Baron-Sort = 10 + 5N * (N-1) Kyle-Sort = 100000 + 50N * (log N)
Which is better? It sort of looks like Baron-Sort is better, doesn’t it? But that’s only because of the small constant factors. As the problem gets really big, the influence of those constant factors becomes asymptotically meaningless, and we can disregard them. So the real complexity of the algorithms is quite different. Simplifying and clarifying:
Baron-Sort = N * N Kyle-Sort = N * log N
To illustrate this graphically, let’s plot the two equations, constants and all. Here’s Baron-sort and Kyle-sort. Whoa, look, Kyle-sort is literally off the chart! Looks like Baron-sort is much better, right?
But what happens when we start sorting really large lists? Let’s zoom out.
Now we can see that although Kyle-sort starts out with much worse initial cost, it grows much more slowly.
And that’s what Big-O notation is really about. Ignore the constant costs, and figure out what’ll grow fastest as the problem size grows. That cost eventually dominates in the long term,
no matter how big the constant factors are.
Here’s another example. If the equation for the cost of the algorithm is 100N^3 + 42N^2 + 2N, the fastest-growing component of that equation is all that matters. The algorithm is “order N cubed.” That’s all you need to know for Big-O notation.
Problem Complexity
Some problems have a built-in complexity, regardless of the algorithm used. For example, sorting again. We generally accept that the best any algorithm can ever do is O(N log N). Sorting itself is inherently that complex and can’t be made faster. So we can use Big-O notation to talk about the problem’s complexity as well as the complexity of solutions to the problem.

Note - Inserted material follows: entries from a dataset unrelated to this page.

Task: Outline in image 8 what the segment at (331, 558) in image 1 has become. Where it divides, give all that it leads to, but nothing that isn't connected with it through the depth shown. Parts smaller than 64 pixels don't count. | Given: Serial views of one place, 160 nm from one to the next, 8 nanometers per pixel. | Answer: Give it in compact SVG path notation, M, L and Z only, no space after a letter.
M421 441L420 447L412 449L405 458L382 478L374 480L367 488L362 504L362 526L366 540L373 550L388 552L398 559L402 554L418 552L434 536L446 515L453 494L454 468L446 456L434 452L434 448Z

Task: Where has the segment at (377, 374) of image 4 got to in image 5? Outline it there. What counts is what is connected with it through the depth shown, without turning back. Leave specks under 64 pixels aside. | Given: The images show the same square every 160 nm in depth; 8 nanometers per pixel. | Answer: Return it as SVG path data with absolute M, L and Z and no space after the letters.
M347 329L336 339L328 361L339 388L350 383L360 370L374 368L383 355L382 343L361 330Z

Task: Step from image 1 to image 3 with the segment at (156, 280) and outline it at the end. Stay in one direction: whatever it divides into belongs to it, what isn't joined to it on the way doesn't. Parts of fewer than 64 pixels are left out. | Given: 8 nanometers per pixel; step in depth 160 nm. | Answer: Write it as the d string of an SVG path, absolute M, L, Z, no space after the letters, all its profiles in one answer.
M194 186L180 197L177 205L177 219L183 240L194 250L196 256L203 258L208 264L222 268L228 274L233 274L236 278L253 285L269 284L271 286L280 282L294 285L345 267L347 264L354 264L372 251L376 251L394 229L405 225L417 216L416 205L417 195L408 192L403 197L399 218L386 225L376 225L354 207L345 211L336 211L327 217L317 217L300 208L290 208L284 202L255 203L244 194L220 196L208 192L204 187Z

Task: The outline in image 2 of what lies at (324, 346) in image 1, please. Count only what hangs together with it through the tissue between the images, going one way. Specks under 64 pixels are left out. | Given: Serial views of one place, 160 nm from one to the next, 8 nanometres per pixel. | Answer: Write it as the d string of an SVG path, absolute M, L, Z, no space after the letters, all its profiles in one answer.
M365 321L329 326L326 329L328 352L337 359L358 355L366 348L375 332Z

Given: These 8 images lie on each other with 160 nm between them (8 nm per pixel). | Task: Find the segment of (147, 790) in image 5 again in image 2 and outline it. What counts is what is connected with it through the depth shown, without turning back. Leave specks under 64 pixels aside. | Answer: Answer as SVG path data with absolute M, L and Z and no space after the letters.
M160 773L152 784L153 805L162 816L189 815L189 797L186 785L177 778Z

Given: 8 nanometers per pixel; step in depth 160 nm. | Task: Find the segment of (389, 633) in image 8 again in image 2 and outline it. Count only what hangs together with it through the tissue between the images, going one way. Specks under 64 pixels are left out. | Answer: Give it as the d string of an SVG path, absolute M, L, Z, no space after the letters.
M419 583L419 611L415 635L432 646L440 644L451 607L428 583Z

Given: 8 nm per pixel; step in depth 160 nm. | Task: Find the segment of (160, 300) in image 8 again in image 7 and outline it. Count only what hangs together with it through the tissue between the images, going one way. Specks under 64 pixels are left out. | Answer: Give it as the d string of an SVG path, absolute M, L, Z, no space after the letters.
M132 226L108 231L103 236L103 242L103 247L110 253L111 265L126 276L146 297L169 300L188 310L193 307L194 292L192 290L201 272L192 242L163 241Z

Big-O notation is really just a communication tool. It’s designed so that we can all shortcut the tedious and wordy explanations of how expensive an algorithm is and say, in the long run, it’s more or less about the same as some equation or other.

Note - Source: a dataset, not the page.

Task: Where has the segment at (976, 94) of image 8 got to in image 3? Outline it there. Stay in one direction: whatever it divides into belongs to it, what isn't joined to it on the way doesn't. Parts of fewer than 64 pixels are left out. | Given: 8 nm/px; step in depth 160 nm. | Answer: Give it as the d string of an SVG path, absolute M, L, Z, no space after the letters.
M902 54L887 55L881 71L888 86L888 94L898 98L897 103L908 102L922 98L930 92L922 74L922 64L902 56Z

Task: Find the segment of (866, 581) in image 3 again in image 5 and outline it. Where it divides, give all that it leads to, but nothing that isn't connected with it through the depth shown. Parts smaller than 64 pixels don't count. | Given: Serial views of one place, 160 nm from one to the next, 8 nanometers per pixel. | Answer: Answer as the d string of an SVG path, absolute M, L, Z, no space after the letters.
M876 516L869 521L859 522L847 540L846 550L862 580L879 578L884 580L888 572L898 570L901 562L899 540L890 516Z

It’s a fairly blunt instrument in the real world, however. Many sort algorithms have best-case, ordinary-case, and worst-case behaviors. For example, a list that’s already sorted can be verified in a trivial O(N) operation. Constant factors and fixed setup costs matter, too. That’s because we’re usually not sorting infinitely large lists. Many systems use one algorithm or another because of specific costs that tend to be more or less for the problem domain most commonly seen, or other behaviors of the algorithms that may be desirable or undesirable.
But for dispensing with wordy discussions like the above, nothing beats “order N log N” as a way to quickly communicate a lot of the essence of a problem or algorithm. Hopefully this article helps you understand Big-O notation and/or explain it to someone else!